Limitations and Criticisms

While highly informative, analyzing skewed data and the skewness measure itself comes with certain limitations and criticisms:

Sensitivity to Outliers: Skewness can be highly sensitive to extreme values or outliers in a dataset. A single unusually high or low data point can significantly impact the skewness coefficient, potentially distorting the perceived asymmetry of the overall distribution.
Interpretation with Kurtosis: Skewness should ideally be interpreted in conjunction with kurtosis, another statistical moment that measures the "tailedness" or "peakedness" of a distribution. A distribution can be skewed but also have fat tails (high kurtosis), meaning extreme events are more likely than a normal distribution, regardless of the skew. Ignoring kurtosis when analyzing skewness can lead to an incomplete or misleading understanding of the data's risk profile, especially in portfolio management.³,²
Predictive Power: While skewness can offer insights into past data, its predictive power for future returns or market behavior is not always consistent. Markets are dynamic, and past skewness does not guarantee future outcomes. Some research suggests that while skewness is a significant indicator of returns, especially across asset classes, its relationship with future returns can be complex and may not always align with intuitive preferences.¹
Data Requirements: Calculating reliable skewness requires a sufficient amount of data.

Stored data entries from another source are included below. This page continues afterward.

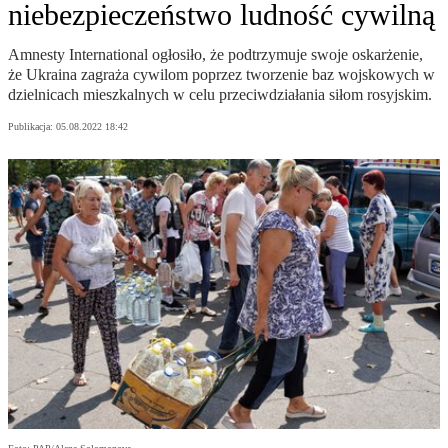
niebezpieczeństwo ludność cywilną
Amnesty International ogłosiło, że podtrzymuje swoje oskarżenie,
że Ukraina zagraża cywilom poprzez tworzenie baz wojskowych w
dzielnicach mieszkalnych w celu przeciwdziałania siłom rosyjskim.
Publikacja:
05.08.2022 18:42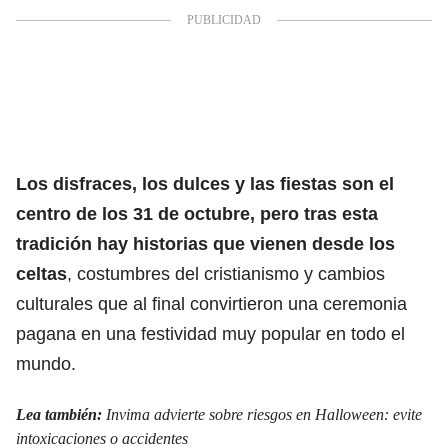
Los disfraces, los dulces y las fiestas son el
centro de
los 31 de octubre,
pero tras esta
tradición hay historias que vienen desde los
celtas
, costumbres del cristianismo y cambios
culturales que al final convirtieron una ceremonia
pagana en una festividad muy popular en todo el
mundo.
Lea también:
Invima advierte sobre riesgos en Halloween: evite
intoxicaciones o accidentes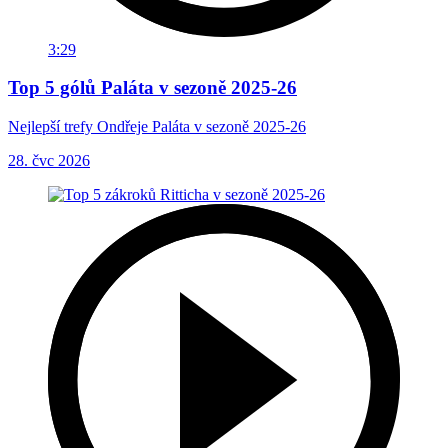
3:29
Top 5 gólů Paláta v sezoně 2025-26
Nejlepší trefy Ondřeje Paláta v sezoně 2025-26
28. čvc 2026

For small sample sizes, the calculated skewness might not accurately represent the true underlying population distribution.

Skewed Data vs. Kurtosis

While both skewed data and kurtosis describe the shape of a data distribution, they measure different aspects of that shape. Skewness quantifies the asymmetry of the distribution. It tells us if the data points are concentrated more on one side of the mean, resulting in a longer tail on either the left or right. A positive skew means the tail is on the right (more extreme high values), and a negative skew means the tail is on the left (more extreme low values).

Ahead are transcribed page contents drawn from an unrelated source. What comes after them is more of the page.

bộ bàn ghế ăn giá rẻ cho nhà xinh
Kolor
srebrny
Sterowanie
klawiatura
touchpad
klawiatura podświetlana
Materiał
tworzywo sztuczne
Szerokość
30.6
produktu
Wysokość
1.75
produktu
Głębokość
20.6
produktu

Kurtosis, on the other hand, measures the "tailedness" or "peakedness" of a distribution relative to a normal distribution. It describes the likelihood of extreme values (outliers) in either tail. A distribution with high kurtosis (leptokurtic) has fatter tails and a more pronounced peak than a normal distribution, indicating a higher probability of extreme events. Conversely, a distribution with low kurtosis (platykurtic) has thinner tails and a flatter peak. While skewness is about the direction of asymmetry, kurtosis is about the extremity of deviations from the center, regardless of direction. Both are considered "higher moments" in descriptive statistics and provide a more comprehensive understanding of data than just mean and standard deviation.

FAQs

What does "positively skewed" mean?

Positively skewed data, also known as right-skewed, means the tail of the distribution extends to the right. This indicates that most of the data points are clustered on the lower end of the range, but there are a few unusually high values that pull the mean towards the right. In such a distribution, the mean is typically greater than the median.

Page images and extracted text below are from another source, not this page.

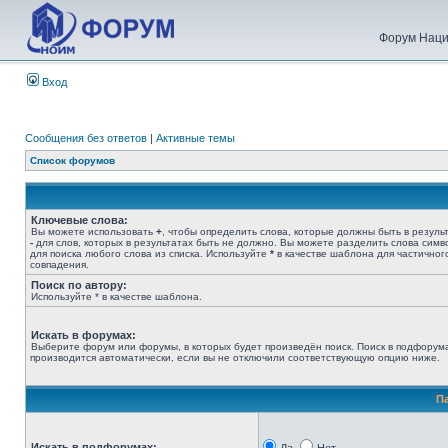
Форум Наци
Вход
Сообщения без ответов
|
Активные темы
Список форумов
Ключевые слова:
Вы можете использовать
+
, чтобы определить слова, которые должны быть в результ
-
для слов, которых в результатах быть не должно. Вы можете разделить слова сим
для поиска любого слова из списка. Используйте
*
в качестве шаблона для частичног
совпадения.
Поиск по автору:
Используйте * в качестве шаблона.
Искать в форумах:
Выберите форум или форумы, в которых будет произведён поиск. Поиск в подфорум
производится автоматически, если вы не отключили соответствующую опцию ниже.
П
Искать в подфорумах:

Why is skewed data important in finance?

Skewed data is particularly important in finance because financial returns often do not follow a symmetrical normal distribution. Understanding the skewness of asset returns helps investors assess the likelihood of extreme positive or negative outcomes. For instance, a negatively skewed return distribution for a stock implies a higher probability of small gains and a lower, but significant, probability of large losses, which is critical for risk management and investment decision-making.

Can a distribution have zero skewness but not be a normal distribution?

Yes, a distribution can have zero skewness and still not be a normal distribution. Zero skewness only indicates symmetry around the mean. However, a symmetrical distribution can still differ from a normal distribution in its kurtosis (how peaked or flat it is, and how thick its tails are). For example, a uniform distribution or a Laplace distribution are symmetrical but have different kurtosis values than a normal distribution.